WHAT THE EXERCISE ASKS:
From the listing below, reproduce exactly the lines starting with the one with "speakers, making it the fourth most" and going on through the one with "Imagine a consultant who can explain cloud", both ends kept. No picture is copied.

RECORD EXTRACTS:
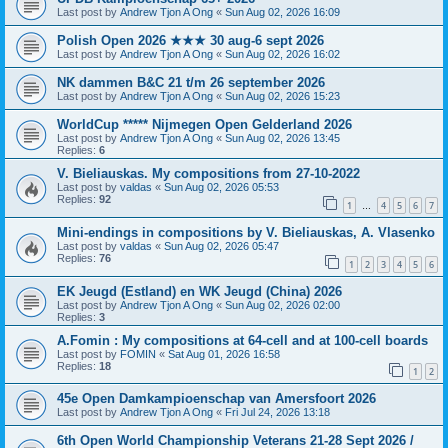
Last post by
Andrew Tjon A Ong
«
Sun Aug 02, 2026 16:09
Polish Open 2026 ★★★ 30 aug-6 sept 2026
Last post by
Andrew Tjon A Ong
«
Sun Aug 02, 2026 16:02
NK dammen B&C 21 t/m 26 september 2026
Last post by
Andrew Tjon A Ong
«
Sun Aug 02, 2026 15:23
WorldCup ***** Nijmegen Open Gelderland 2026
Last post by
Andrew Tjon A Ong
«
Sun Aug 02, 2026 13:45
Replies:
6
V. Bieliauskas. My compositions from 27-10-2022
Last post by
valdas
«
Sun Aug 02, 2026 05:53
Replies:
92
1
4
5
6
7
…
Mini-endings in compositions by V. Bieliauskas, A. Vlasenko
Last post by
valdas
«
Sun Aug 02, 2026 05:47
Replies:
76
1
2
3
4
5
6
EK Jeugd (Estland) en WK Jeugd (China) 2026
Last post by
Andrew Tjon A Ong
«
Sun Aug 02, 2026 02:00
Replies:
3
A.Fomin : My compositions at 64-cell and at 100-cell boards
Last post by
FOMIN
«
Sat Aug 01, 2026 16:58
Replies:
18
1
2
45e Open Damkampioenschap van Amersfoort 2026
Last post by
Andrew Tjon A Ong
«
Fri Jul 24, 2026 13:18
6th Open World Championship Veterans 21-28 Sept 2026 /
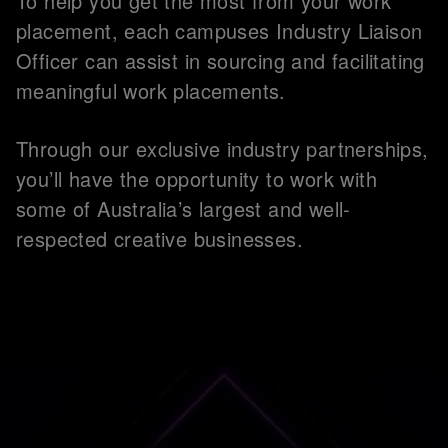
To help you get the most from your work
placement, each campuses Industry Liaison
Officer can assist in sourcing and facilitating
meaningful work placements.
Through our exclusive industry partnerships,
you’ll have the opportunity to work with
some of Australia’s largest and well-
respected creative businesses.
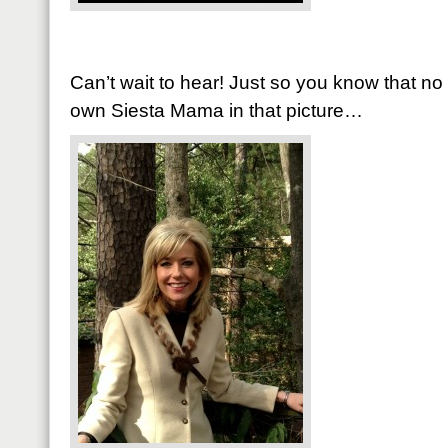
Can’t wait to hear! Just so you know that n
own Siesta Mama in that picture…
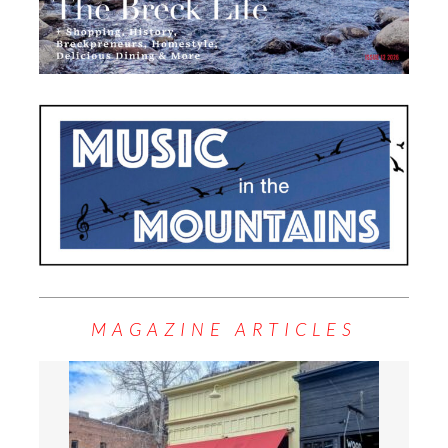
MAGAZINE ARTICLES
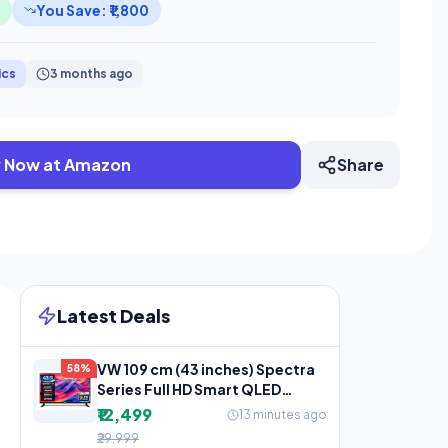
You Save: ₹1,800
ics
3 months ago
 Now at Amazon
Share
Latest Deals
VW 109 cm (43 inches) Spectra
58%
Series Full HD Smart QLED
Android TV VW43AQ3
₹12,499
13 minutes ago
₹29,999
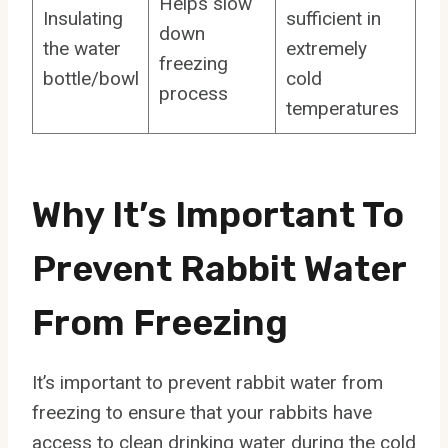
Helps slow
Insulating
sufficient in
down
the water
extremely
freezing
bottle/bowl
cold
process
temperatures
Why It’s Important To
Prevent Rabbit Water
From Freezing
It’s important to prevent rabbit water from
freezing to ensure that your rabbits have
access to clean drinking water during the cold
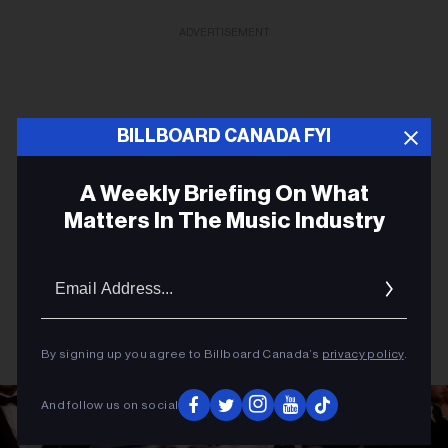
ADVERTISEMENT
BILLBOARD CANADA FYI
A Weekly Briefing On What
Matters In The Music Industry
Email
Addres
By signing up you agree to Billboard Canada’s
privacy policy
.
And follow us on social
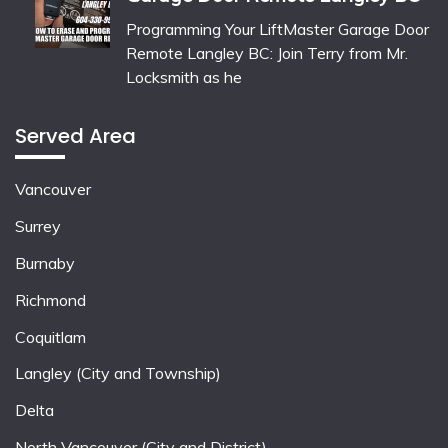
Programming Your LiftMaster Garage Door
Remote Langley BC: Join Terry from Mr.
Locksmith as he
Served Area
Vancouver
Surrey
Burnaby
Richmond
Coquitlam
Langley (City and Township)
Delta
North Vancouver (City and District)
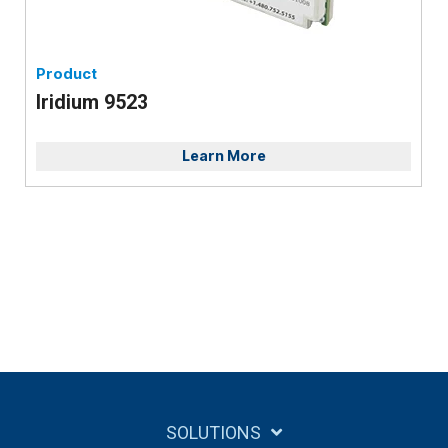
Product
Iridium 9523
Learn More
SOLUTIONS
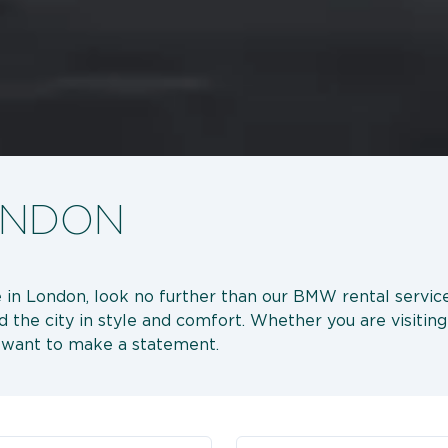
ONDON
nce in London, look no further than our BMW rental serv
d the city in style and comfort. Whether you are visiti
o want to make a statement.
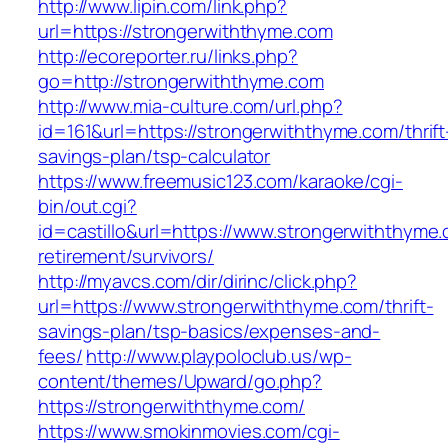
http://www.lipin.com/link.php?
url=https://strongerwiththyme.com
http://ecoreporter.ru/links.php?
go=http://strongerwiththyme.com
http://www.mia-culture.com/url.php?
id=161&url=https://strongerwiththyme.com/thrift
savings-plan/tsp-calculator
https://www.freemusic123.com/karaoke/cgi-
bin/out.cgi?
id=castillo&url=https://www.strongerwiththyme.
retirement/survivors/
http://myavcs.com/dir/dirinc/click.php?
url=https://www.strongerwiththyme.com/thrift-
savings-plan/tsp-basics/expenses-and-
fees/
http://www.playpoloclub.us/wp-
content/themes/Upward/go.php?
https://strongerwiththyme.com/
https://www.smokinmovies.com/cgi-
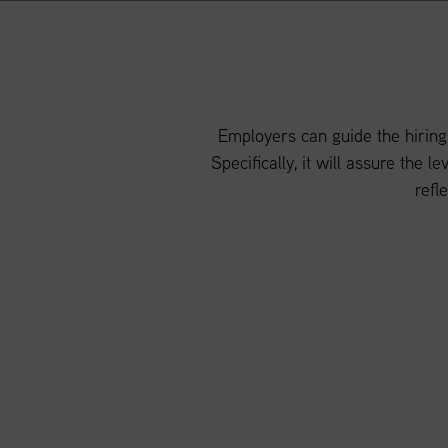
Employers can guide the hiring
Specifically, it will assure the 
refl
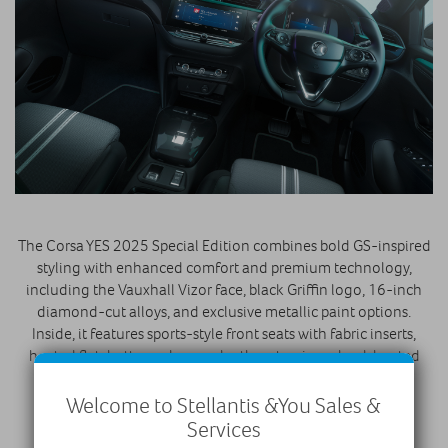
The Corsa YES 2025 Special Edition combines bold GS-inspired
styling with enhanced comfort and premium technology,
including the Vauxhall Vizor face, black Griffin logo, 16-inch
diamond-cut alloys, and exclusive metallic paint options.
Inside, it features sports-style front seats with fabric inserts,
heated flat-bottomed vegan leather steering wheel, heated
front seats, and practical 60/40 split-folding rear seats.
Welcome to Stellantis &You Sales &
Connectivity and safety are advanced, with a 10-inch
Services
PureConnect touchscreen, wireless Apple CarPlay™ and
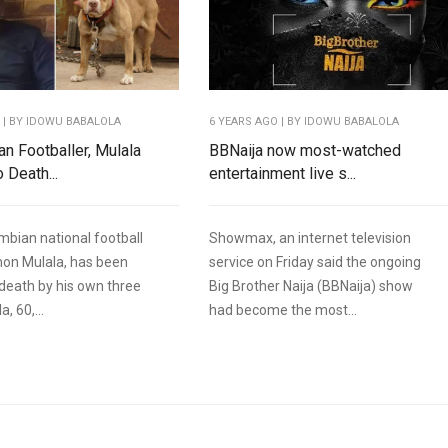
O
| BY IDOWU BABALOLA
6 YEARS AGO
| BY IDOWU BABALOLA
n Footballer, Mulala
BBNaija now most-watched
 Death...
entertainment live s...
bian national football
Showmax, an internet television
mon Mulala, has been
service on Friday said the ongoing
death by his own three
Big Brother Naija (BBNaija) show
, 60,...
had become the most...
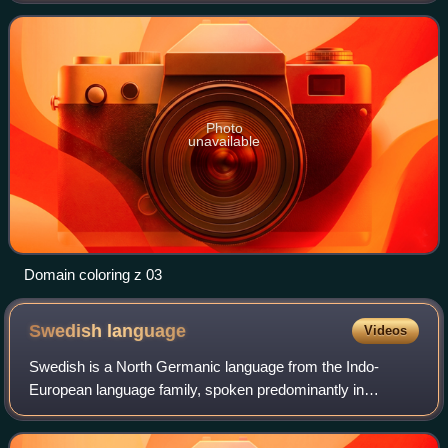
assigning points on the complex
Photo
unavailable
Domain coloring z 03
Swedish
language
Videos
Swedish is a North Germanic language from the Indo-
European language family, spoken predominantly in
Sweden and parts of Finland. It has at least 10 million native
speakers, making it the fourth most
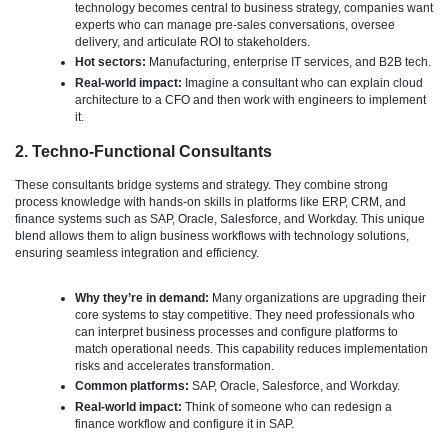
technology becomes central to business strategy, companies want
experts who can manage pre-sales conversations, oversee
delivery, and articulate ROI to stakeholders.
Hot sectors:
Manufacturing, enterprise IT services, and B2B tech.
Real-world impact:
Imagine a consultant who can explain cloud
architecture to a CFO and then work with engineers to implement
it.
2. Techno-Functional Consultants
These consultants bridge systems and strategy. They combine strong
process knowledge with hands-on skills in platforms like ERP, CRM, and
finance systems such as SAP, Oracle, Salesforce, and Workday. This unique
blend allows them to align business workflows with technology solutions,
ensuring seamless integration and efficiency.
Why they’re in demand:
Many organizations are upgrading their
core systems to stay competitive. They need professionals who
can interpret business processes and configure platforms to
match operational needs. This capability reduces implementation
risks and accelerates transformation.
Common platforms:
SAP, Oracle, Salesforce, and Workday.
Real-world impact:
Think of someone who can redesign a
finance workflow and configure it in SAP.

OUTPUT FOR THIS EXERCISE:
speakers, making it the fourth most
technology becomes central to business strategy, companies want
experts who can manage pre-sales conversations, oversee
delivery, and articulate ROI to stakeholders.
Hot sectors:
Manufacturing, enterprise IT services, and B2B tech.
Real-world impact:
Imagine a consultant who can explain cloud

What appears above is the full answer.